My high school 50th reunion is in a few weeks. I’d planned on attending but my grandchildren, four-year-old Solomon and almost one-year-old Lydia, will be visiting us from Pennsylvania. I will be here in Boulder, taking Solomon to nature camp, swim lessons, and a Preschool Paleontology session at the History Museum, helping Lydia navigate three flights of stairs as she finds her independence, and going on hikes with my son. Time with them is precious, each day a treat and a surprise.
Yet, while I will not be at the reunion in person, thoughts are running rampant about those high school years, reminiscences colliding with the present reality of our lives. To be clear, I was one of the “brainy” students, not bragging, but a fact, at least categorized that way at that time. We took Advanced Placement Calculus, honors Physics with Johnnie Dennis (eventually national teacher of the year), Chemistry (I had the “other” Chemistry teacher as my mother taught at the high school and I couldn’t bear—at the time, anyway—to have her as mother and teacher), advanced SEPS (an economics/sociology class), multiple years of French or Spanish, and on and on. I envied the more popular kids, the ones who became Prom Kings and Queens, who were class officers and star athletes, who seemed comfortable in their teenage skin. There were so many categories, artificial, praised, denigrated, kids with whom we were best friends in kindergarten but who we outgrew or they outgrew us, the fluid mix changing from grade school to junior high to high school.
Wheat fields with Blue Mountains in the distance.
The reunion, though, promised a peek into our lives today, many if not most retired, some widowed, others divorced, still others celebrating marriages of fifty years, learning of their experiences, and sharing our stories.
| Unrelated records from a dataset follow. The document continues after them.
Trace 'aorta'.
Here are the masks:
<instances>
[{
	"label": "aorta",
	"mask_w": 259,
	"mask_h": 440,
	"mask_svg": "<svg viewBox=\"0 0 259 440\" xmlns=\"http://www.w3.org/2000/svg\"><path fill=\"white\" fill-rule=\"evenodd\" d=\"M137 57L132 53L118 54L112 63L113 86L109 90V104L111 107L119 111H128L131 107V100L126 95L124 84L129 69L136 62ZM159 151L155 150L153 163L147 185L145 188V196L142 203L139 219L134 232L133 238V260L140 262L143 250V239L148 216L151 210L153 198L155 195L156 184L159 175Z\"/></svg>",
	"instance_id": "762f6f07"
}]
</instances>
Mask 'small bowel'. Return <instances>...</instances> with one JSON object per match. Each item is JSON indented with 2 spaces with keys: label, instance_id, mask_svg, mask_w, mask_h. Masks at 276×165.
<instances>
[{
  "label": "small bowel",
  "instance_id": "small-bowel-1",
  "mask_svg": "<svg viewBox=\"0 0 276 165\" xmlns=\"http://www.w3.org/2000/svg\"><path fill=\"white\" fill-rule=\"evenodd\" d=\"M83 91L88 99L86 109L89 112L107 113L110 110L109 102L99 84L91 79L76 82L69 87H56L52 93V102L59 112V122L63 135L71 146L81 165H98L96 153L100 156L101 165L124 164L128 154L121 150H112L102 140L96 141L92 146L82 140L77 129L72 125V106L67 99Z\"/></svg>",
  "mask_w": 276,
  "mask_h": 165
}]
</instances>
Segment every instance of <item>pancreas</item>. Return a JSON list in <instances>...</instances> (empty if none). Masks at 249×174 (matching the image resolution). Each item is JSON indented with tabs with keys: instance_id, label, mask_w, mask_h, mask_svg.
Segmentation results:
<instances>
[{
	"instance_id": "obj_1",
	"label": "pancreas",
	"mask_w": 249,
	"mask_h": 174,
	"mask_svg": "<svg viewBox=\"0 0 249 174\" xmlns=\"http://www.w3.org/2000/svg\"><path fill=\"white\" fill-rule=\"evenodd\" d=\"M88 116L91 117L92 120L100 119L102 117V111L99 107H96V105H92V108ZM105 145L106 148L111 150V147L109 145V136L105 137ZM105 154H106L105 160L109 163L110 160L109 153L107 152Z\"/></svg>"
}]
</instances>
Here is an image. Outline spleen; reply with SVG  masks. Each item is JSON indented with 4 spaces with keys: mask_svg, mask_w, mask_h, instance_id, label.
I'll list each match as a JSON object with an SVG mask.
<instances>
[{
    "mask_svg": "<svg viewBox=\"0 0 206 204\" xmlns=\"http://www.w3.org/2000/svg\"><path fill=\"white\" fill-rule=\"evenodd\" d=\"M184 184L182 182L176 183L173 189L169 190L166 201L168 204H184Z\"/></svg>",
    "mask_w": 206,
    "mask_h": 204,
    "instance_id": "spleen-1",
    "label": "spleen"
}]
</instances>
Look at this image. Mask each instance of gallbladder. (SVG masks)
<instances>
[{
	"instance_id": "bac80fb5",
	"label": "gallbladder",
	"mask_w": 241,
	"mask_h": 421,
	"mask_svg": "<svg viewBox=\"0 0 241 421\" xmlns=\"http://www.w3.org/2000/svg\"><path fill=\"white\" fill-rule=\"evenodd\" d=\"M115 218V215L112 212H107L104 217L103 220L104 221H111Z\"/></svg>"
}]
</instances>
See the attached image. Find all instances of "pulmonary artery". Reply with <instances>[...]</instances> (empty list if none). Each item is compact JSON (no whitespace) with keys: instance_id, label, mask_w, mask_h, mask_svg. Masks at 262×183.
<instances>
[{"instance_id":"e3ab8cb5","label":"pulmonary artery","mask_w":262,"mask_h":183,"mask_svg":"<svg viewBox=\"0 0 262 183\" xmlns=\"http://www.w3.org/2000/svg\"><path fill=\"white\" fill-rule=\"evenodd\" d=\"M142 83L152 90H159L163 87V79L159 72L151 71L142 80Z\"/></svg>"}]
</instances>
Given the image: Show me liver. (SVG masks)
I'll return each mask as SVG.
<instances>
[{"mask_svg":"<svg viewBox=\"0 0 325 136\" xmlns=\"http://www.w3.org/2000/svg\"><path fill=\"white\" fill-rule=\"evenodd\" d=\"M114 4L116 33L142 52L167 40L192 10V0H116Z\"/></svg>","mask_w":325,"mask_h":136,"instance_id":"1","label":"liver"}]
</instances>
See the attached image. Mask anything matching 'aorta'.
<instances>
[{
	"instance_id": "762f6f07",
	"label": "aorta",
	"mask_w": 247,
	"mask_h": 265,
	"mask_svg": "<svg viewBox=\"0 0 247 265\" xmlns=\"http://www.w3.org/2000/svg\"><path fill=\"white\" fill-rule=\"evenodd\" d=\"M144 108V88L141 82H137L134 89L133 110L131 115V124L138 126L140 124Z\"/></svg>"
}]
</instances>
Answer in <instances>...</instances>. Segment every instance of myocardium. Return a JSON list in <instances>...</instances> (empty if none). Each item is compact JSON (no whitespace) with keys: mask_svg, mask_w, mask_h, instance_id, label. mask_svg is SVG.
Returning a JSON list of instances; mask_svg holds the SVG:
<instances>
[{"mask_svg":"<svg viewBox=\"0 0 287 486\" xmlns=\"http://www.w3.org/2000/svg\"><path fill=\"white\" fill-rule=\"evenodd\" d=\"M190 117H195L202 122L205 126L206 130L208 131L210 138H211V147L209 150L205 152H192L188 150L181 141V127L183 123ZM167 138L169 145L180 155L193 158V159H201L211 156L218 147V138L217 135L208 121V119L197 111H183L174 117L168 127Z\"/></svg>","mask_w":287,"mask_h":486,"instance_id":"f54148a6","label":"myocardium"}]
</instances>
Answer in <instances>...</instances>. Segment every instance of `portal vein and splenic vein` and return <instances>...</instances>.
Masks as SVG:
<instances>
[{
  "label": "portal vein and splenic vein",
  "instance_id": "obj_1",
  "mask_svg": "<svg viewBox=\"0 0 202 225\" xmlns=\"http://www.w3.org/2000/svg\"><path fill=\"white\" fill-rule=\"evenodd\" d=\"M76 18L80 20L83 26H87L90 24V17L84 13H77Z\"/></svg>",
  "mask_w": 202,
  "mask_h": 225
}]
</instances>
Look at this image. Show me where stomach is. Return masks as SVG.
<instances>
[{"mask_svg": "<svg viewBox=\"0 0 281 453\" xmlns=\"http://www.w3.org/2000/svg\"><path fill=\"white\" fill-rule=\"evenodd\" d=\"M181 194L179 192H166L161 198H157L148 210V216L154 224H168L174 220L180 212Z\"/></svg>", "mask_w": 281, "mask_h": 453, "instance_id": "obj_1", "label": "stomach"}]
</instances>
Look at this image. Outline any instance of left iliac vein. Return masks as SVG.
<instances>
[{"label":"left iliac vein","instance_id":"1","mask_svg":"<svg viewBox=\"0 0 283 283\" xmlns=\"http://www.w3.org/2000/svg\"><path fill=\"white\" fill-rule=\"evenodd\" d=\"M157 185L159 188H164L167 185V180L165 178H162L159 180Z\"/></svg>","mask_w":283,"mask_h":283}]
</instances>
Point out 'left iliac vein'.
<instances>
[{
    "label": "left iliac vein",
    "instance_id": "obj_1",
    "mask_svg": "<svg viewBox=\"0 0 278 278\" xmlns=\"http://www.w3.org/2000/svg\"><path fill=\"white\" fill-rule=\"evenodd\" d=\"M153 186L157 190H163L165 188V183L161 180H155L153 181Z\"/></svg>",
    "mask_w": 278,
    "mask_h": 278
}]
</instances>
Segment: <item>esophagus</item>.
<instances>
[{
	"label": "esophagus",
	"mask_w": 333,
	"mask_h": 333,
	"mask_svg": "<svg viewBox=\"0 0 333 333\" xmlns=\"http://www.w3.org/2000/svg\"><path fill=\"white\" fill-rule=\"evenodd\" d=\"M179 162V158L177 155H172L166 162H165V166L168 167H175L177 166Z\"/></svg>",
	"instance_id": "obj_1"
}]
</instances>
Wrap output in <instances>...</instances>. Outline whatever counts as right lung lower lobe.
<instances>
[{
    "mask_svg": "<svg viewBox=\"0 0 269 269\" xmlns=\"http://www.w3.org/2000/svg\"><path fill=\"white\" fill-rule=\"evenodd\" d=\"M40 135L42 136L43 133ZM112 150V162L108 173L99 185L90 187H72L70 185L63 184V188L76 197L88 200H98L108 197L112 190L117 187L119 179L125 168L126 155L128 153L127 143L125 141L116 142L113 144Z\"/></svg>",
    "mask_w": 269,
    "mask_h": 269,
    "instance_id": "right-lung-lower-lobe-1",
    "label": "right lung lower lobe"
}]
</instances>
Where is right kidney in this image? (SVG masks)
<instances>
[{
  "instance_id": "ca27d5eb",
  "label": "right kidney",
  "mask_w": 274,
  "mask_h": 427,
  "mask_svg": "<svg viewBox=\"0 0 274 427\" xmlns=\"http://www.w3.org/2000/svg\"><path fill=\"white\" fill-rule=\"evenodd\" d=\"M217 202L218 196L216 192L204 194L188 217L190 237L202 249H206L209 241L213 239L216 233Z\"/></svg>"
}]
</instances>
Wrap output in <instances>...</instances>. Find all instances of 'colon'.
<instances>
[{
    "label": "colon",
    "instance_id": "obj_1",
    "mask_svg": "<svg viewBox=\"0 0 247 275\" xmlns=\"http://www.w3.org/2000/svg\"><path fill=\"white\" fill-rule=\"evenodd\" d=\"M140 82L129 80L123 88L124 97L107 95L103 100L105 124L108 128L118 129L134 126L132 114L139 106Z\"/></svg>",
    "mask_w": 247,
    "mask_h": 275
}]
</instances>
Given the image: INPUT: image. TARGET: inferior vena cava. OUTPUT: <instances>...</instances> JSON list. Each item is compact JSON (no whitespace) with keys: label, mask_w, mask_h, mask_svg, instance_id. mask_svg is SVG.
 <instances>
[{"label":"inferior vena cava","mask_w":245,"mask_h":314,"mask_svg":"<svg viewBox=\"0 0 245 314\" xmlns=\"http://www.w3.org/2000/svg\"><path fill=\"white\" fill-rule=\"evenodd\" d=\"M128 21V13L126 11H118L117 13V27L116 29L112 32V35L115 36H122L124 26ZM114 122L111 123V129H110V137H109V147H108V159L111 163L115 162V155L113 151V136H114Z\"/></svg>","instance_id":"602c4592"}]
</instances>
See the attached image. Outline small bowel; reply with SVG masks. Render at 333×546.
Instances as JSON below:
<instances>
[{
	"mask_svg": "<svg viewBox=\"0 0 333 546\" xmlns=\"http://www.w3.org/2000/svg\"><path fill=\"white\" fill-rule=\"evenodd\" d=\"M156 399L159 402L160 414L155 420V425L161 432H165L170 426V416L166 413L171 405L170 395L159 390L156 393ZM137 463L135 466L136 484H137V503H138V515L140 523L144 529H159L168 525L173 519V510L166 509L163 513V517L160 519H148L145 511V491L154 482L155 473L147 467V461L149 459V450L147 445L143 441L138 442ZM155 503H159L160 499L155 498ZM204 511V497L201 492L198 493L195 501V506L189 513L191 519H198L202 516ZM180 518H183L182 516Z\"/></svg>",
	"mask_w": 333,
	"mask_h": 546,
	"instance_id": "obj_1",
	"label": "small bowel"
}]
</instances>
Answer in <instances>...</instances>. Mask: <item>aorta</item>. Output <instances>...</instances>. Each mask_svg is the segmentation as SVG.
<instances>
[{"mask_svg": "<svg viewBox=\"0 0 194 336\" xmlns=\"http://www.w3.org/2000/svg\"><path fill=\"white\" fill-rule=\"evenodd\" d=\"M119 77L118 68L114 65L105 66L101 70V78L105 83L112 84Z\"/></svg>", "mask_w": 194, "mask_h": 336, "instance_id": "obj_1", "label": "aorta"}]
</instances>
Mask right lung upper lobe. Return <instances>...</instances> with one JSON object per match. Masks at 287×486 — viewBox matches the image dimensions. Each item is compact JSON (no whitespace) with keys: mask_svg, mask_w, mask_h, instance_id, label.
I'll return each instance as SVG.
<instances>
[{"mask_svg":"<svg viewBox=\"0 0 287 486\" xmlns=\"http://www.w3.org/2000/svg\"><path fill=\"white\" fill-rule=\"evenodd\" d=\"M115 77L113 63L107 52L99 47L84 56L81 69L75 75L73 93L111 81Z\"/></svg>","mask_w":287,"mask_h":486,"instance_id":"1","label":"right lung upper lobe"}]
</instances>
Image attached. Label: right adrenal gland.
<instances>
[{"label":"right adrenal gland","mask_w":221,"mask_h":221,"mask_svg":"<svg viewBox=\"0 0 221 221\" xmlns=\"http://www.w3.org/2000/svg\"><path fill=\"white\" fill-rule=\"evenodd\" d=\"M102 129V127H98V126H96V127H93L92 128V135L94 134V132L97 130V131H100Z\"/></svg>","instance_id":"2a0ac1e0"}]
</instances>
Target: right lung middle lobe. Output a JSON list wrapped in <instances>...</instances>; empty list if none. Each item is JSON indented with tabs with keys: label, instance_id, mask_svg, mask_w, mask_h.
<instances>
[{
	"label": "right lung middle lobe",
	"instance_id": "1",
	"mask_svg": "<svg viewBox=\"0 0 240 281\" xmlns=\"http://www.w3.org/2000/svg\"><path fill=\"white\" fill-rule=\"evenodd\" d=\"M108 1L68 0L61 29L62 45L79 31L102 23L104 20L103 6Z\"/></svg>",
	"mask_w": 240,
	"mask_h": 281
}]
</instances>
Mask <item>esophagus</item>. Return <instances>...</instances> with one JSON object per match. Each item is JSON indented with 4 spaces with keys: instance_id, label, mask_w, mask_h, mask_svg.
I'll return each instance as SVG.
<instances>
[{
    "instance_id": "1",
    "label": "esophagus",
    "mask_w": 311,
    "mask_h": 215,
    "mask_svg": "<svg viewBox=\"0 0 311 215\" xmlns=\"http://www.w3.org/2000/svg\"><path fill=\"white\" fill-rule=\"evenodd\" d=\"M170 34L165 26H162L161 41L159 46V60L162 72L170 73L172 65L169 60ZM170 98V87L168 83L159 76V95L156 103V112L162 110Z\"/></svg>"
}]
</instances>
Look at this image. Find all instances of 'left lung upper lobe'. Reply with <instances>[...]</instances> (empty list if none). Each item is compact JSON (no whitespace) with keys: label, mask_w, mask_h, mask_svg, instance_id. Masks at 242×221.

I think of classmates no longer with us, especially Bess Harter, one of my dearest friends who brought me into a fold that I might not otherwise have navigated on my own. I think of friends who were strong and independent girls even in the late 1960s, like Cathy Heacock and Mary Metastasio, both wicked-bright and funny. There were high school classmates that were together since kindergarten, like Laurie Drumheller, Kathy Pasco Read or Joan Monteillet (who moved to Portland after ninth grade but who is still a strong force in my southeastern Washington connections). So many others with whom I shared different levels of connection in high school whether ski club, United Nations club, synchronized swimming, band, early morning classes, science trips, summer working in the produce houses or college library.
There are classmates I occasionally saw throughout the intervening years as my life took me from southeastern Washington to northern California, New York City, southern California, back to northern California, then to Austin, Texas, and now in Colorado. Whether through work or mutual friends or happenstance, those gatherings remain fresh and heart-warming to me. There are those who were mere acquaintances or an unknown picture in our annual yearbook, but with whom I am now acquainted through social media. It’d be wonderful to meet them face to face. And of course, there are friends I haven’t seen since the summer of 1969; I especially hoped to give them big hugs in a few weeks.
Pioneer Park with grandstand.
Sometimes it’s difficult to imagine what I was like as a teenager, the angst, the anxieties, the promise; fifty years later I still wonder what my life will be as the years continue. We were so young those many years ago; we made mistakes; we were too sensitive; we hurt one another; we rallied around our community; we shared a sense of place; we laughed and cried. I will miss not being able to share the lessons of my classmates. Hopefully another year.
The Carl Street house where I lived from age three until leaving for college. Mom and Dad continued to live there until 2006.